For further information please contact Aaron Colthurst 021-664488

New look Kiwi Access card to replace 18+ card from January 2019

The new Kiwi Access Card has enhanced security features, which makes it a secure and reliable form of identification (like the 18+ Card currently). The updated features of the Kiwi Access Card include the use of embossing, micro text, and also braille. To give you a full insight into all the security features and unique design details of the card, we have included with this email a helpful resource with the full information on it.

You can use the attached document as a guide for verifying the validity of Kiwi Access Cards used to purchase goods or services through your business. Please familiarise yourself with the Kiwi Access Card security features, and share this resource with staff members that will be responsible for accepting the ID. We are producing a small flyer which shows the cards that are valid, which can be put up around your point of sale areas, behind the bar, etc, to assist staff with identifying valid cards.  We will circulate these to you in the new year – if you require more please contact our office.

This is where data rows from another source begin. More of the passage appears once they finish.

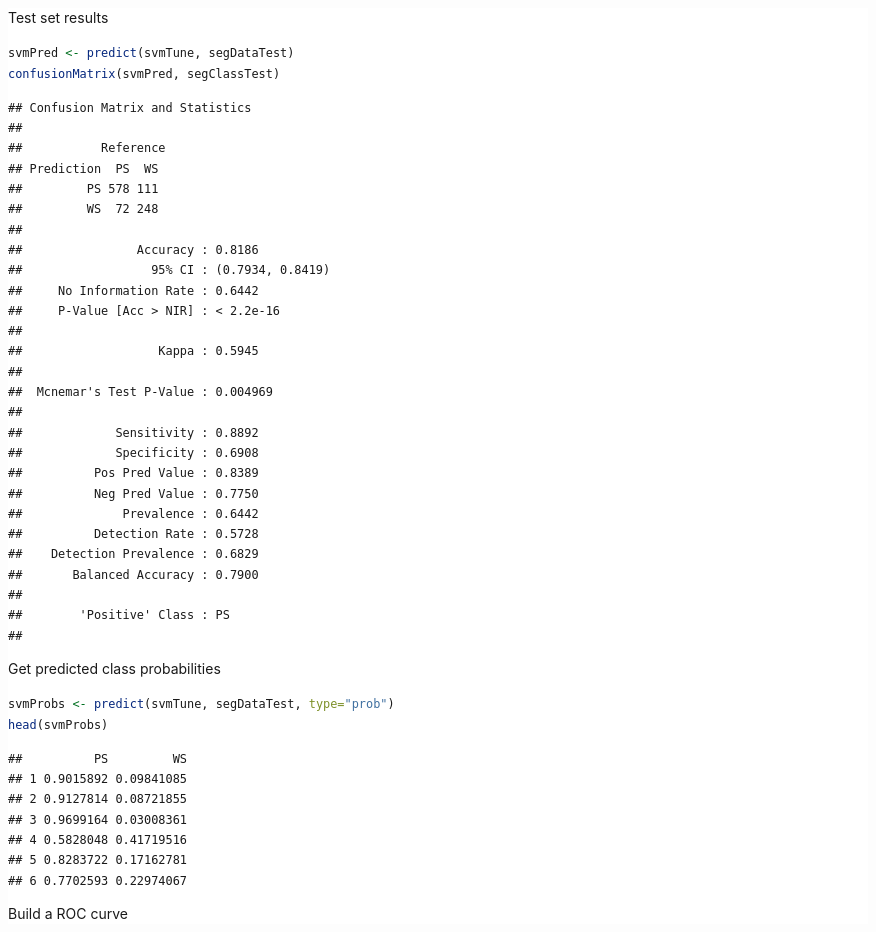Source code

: Test set results

```r
svmPred <- predict(svmTune, segDataTest)
confusionMatrix(svmPred, segClassTest)
```

```
## Confusion Matrix and Statistics
## 
##           Reference
## Prediction  PS  WS
##         PS 578 111
##         WS  72 248
##                                           
##                Accuracy : 0.8186          
##                  95% CI : (0.7934, 0.8419)
##     No Information Rate : 0.6442          
##     P-Value [Acc > NIR] : < 2.2e-16       
##                                           
##                   Kappa : 0.5945          
##                                           
##  Mcnemar's Test P-Value : 0.004969        
##                                           
##             Sensitivity : 0.8892          
##             Specificity : 0.6908          
##          Pos Pred Value : 0.8389          
##          Neg Pred Value : 0.7750          
##              Prevalence : 0.6442          
##          Detection Rate : 0.5728          
##    Detection Prevalence : 0.6829          
##       Balanced Accuracy : 0.7900          
##                                           
##        'Positive' Class : PS              
## 
```

Get predicted class probabilities

```r
svmProbs <- predict(svmTune, segDataTest, type="prob")
head(svmProbs)
```

```
##          PS         WS
## 1 0.9015892 0.09841085
## 2 0.9127814 0.08721855
## 3 0.9699164 0.03008361
## 4 0.5828048 0.41719516
## 5 0.8283722 0.17162781
## 6 0.7702593 0.22974067
```

Build a ROC curve
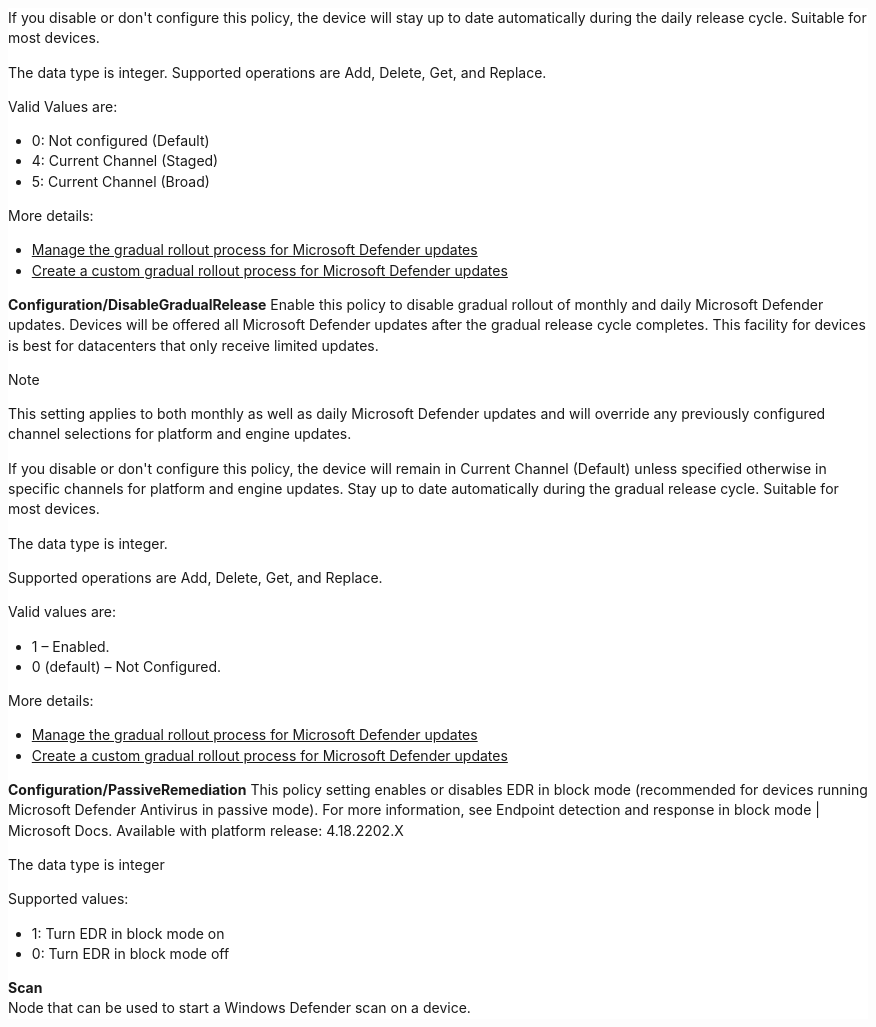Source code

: If you disable or don't configure this policy, the device will stay up to date automatically during the daily release cycle. Suitable for most devices.

The data type is integer.
Supported operations are Add, Delete, Get, and Replace.

Valid Values are:
- 0: Not configured (Default)
- 4: Current Channel (Staged)
- 5: Current Channel (Broad)

More details:  

- [Manage the gradual rollout process for Microsoft Defender updates](/microsoft-365/security/defender-endpoint/manage-gradual-rollout)  
- [Create a custom gradual rollout process for Microsoft Defender updates](/microsoft-365/security/defender-endpoint/configure-updates)  

<a href="" id="configuration-disablegradualrelease"></a>**Configuration/DisableGradualRelease**
Enable this policy to disable gradual rollout of monthly and daily Microsoft Defender updates.
Devices will be offered all Microsoft Defender updates after the gradual release cycle completes. This facility for devices is best for datacenters that only receive limited updates.

> [!NOTE]
> This setting applies to both monthly as well as daily Microsoft Defender updates and will override any previously configured channel selections for platform and engine updates.

If you disable or don't configure this policy, the device will remain in Current Channel (Default) unless specified otherwise in specific channels for platform and engine updates. Stay up to date automatically during the gradual release cycle. Suitable for most devices.

The data type is integer.

Supported operations are Add, Delete, Get, and Replace.

Valid values are:
- 1 – Enabled.
-	0 (default) – Not Configured.

More details:  

- [Manage the gradual rollout process for Microsoft Defender updates](/microsoft-365/security/defender-endpoint/manage-gradual-rollout)  
- [Create a custom gradual rollout process for Microsoft Defender updates](/microsoft-365/security/defender-endpoint/configure-updates)  

<a href="" id="configuration-passiveremediation"></a>**Configuration/PassiveRemediation**
This policy setting enables or disables EDR in block mode (recommended for devices running Microsoft Defender Antivirus in passive mode). For more information, see Endpoint detection and response in block mode | Microsoft Docs. Available with platform release: 4.18.2202.X

The data type is integer

Supported values:
- 1: Turn EDR in block mode on
- 0: Turn EDR in block mode off


<a href="" id="scan"></a>**Scan**  
Node that can be used to start a Windows Defender scan on a device.
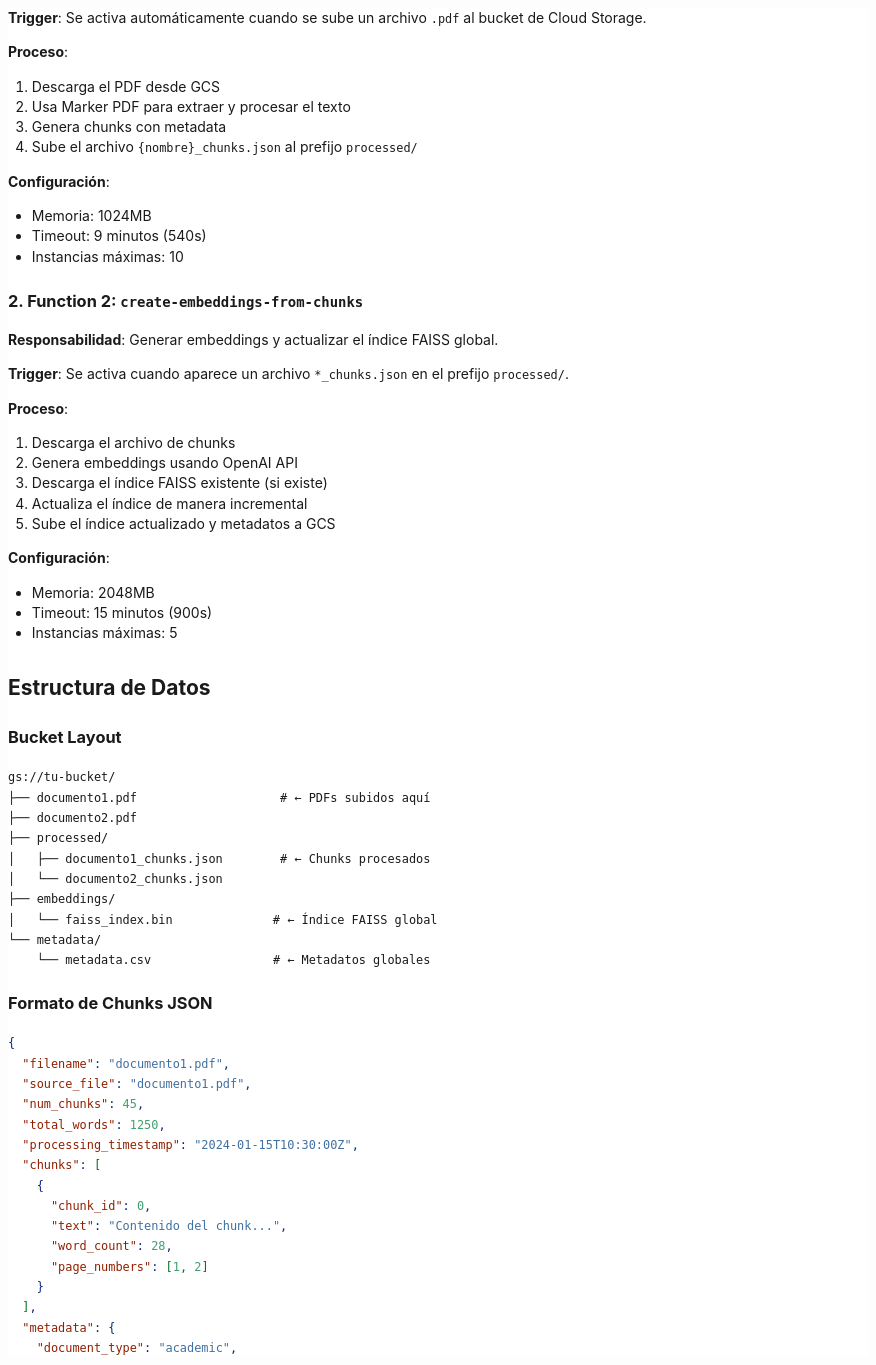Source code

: **Trigger**: Se activa automáticamente cuando se sube un archivo `.pdf` al bucket de Cloud Storage.

**Proceso**:
1. Descarga el PDF desde GCS
2. Usa Marker PDF para extraer y procesar el texto
3. Genera chunks con metadata
4. Sube el archivo `{nombre}_chunks.json` al prefijo `processed/`

**Configuración**:
- Memoria: 1024MB
- Timeout: 9 minutos (540s)
- Instancias máximas: 10

### 2. Function 2: `create-embeddings-from-chunks`

**Responsabilidad**: Generar embeddings y actualizar el índice FAISS global.

**Trigger**: Se activa cuando aparece un archivo `*_chunks.json` en el prefijo `processed/`.

**Proceso**:
1. Descarga el archivo de chunks
2. Genera embeddings usando OpenAI API
3. Descarga el índice FAISS existente (si existe)
4. Actualiza el índice de manera incremental
5. Sube el índice actualizado y metadatos a GCS

**Configuración**:
- Memoria: 2048MB
- Timeout: 15 minutos (900s)
- Instancias máximas: 5

## Estructura de Datos

### Bucket Layout
```
gs://tu-bucket/
├── documento1.pdf                    # ← PDFs subidos aquí
├── documento2.pdf
├── processed/
│   ├── documento1_chunks.json        # ← Chunks procesados
│   └── documento2_chunks.json
├── embeddings/
│   └── faiss_index.bin              # ← Índice FAISS global
└── metadata/
    └── metadata.csv                 # ← Metadatos globales
```

### Formato de Chunks JSON
```json
{
  "filename": "documento1.pdf",
  "source_file": "documento1.pdf",
  "num_chunks": 45,
  "total_words": 1250,
  "processing_timestamp": "2024-01-15T10:30:00Z",
  "chunks": [
    {
      "chunk_id": 0,
      "text": "Contenido del chunk...",
      "word_count": 28,
      "page_numbers": [1, 2]
    }
  ],
  "metadata": {
    "document_type": "academic",
```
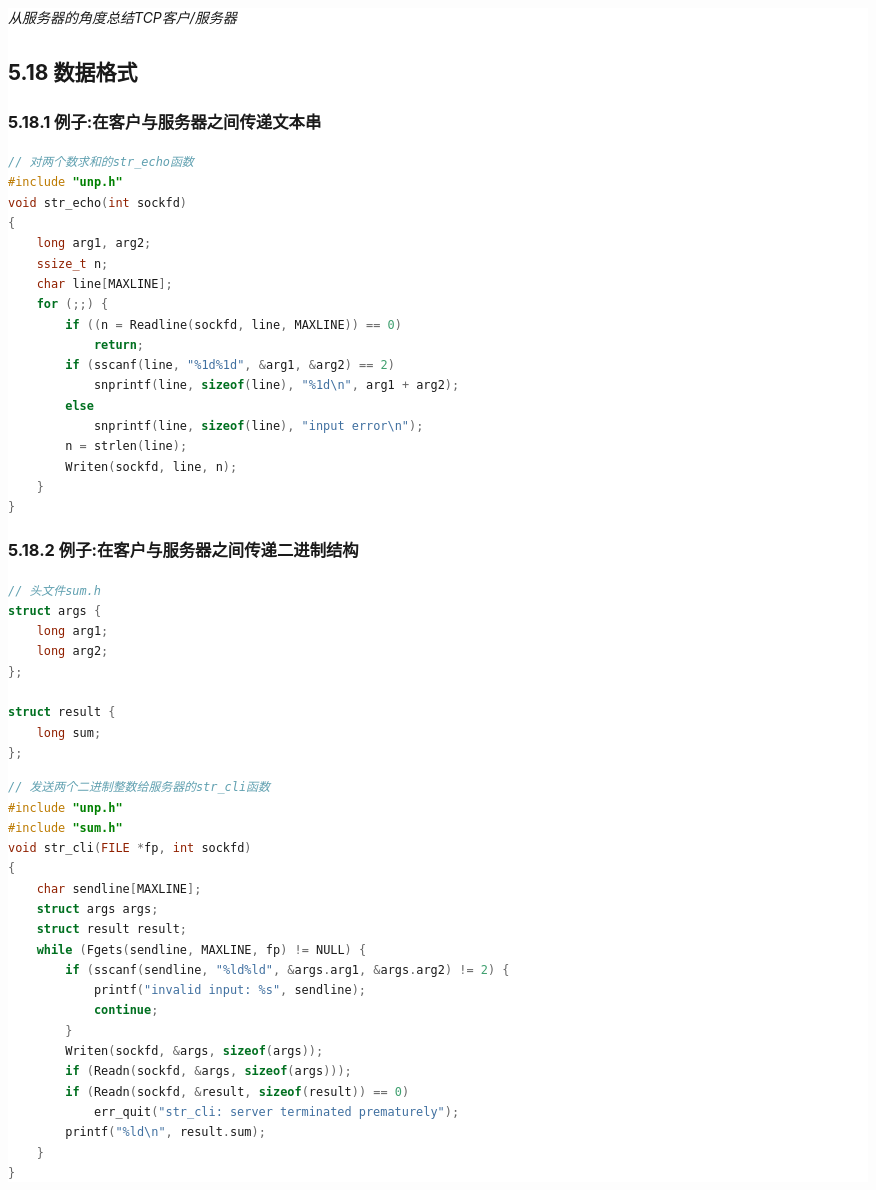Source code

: *从服务器的角度总结TCP客户/服务器*



## 5.18 数据格式

### 5.18.1 例子:在客户与服务器之间传递文本串

```c++
// 对两个数求和的str_echo函数
#include "unp.h"
void str_echo(int sockfd)
{
    long arg1, arg2;
    ssize_t n;
    char line[MAXLINE];
    for (;;) {
        if ((n = Readline(sockfd, line, MAXLINE)) == 0)
            return;
        if (sscanf(line, "%1d%1d", &arg1, &arg2) == 2)
            snprintf(line, sizeof(line), "%1d\n", arg1 + arg2);
        else
            snprintf(line, sizeof(line), "input error\n");
        n = strlen(line);
        Writen(sockfd, line, n);
    }
}
```

 ### 5.18.2 例子:在客户与服务器之间传递二进制结构

```c++
// 头文件sum.h
struct args {
    long arg1;
    long arg2;
};

struct result {
    long sum;
};
```

```c++
// 发送两个二进制整数给服务器的str_cli函数
#include "unp.h"
#include "sum.h"
void str_cli(FILE *fp, int sockfd)
{
    char sendline[MAXLINE];
    struct args args;
    struct result result;
    while (Fgets(sendline, MAXLINE, fp) != NULL) {
        if (sscanf(sendline, "%ld%ld", &args.arg1, &args.arg2) != 2) {
            printf("invalid input: %s", sendline);
            continue;
        }
        Writen(sockfd, &args, sizeof(args));
        if (Readn(sockfd, &args, sizeof(args)));
        if (Readn(sockfd, &result, sizeof(result)) == 0)
            err_quit("str_cli: server terminated prematurely");
        printf("%ld\n", result.sum);
    }
}
```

The new Kiwi Access Card has been designed with everyone in the New Zealand community in mind. We have changed the name and the look of the card so that it can better address the needs of everyone, across our society, that needs a form of secure identification to give them access to goods and services. You do not need to be a New Zealand citizen or passport holder to apply for the Kiwi Access Card.

There have been no changes in the process to obtain a card. Like the 18+ Card, applicants must be 18 years or older to be entitled to apply for a Kiwi Access Card. Proof of age is required as part of the application process. Applications for the new Kiwi Access Card will be available from 14 January 2019, and can be made via NZ Post. The Kiwi Access Card will retail at $55 including GST.

Please also note that the current and previous versions of the 18+ Card remain valid for 10 years from the date of issue.

Summary of key changes to the Employment Relations Amendment Bill 2018

Below is a summary of the key changes contained in the Employment Relations Amendment Bill 2018 that was passed by Parliament last week.

The most significant change that came into effect on 13th December 2018 (being the day after Royal Assent) is that businesses must now enter into bargaining for multi-employer collective agreements if asked to join by a union, HOWEVER, they will not have to settle a multi-employer collective agreement if their reason for not wanting to settle is based on reasonable grounds.
For example, if there are significant differences between two employers – such as one operating in Auckland where price and wages are higher, and the other in Invercargill – it could be reasonable for one employer to negotiate a single-employer collective agreement instead.

The most significant change that comes into effect on 6th May 2019, particularly for those involved in guard services, is the right to set rest and meal breaks is to be restored, HOWEVER, some limited exemptions may apply in specified essential services or national security services.

Amendments to Part 6D (rest breaks and meal breaks).  Section 69ZEA – Exemption from requirement to provide rest and meal breaks. 
This states that an employer is exempt from the requirement to provide rest breaks and meal breaks if:
a)   The employer is engaged in the protection of New Zealand’s national security, and
b)   Continuity of service is critical to New Zealand’s national security, and
c)   The employer would incur unreasonable costs in replacing the employee during the rest or meal breaks with another person of sufficient skill and experience and without compromising New Zealand’s national security

The amendments Bill does not provide a definition for “national security” however the NZSA’s position is that all security workers who hold a Certificate of Approval under the Property Guard classification should be recognised as being engaged in New Zealand’s national security and we will lobby government on that basis.